"""
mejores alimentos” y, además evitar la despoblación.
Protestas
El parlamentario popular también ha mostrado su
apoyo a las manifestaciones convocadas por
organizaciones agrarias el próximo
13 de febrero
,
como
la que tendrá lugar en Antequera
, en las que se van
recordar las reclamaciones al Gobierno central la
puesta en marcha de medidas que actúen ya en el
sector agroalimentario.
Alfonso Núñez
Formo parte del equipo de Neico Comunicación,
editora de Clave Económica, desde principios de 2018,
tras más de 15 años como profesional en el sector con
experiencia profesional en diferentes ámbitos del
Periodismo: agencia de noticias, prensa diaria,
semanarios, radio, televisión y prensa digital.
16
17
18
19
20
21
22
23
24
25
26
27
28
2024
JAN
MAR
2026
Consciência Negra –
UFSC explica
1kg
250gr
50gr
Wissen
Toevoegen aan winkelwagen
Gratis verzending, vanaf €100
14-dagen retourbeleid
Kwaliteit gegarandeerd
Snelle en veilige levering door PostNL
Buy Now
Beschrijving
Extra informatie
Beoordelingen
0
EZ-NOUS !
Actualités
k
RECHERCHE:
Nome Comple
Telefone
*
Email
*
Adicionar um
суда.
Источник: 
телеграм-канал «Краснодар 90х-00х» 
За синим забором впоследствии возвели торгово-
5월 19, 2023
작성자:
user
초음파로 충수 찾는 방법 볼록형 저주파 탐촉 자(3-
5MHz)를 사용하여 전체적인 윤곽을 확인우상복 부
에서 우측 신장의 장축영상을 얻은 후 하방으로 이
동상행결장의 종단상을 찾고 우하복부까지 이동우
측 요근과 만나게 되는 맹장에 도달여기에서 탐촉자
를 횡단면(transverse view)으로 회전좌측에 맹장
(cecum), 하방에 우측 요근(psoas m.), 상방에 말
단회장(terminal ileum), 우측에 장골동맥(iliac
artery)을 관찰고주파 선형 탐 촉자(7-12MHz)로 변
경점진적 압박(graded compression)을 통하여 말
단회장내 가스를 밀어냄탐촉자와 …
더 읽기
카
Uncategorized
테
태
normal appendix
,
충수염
"""
- **Exercise brief**: In the records above, which lines hold the string "prensa"? Copy each one.

- **Result for this task**:
Periodismo: agencia de noticias, prensa diaria,
semanarios, radio, televisión y prensa digital.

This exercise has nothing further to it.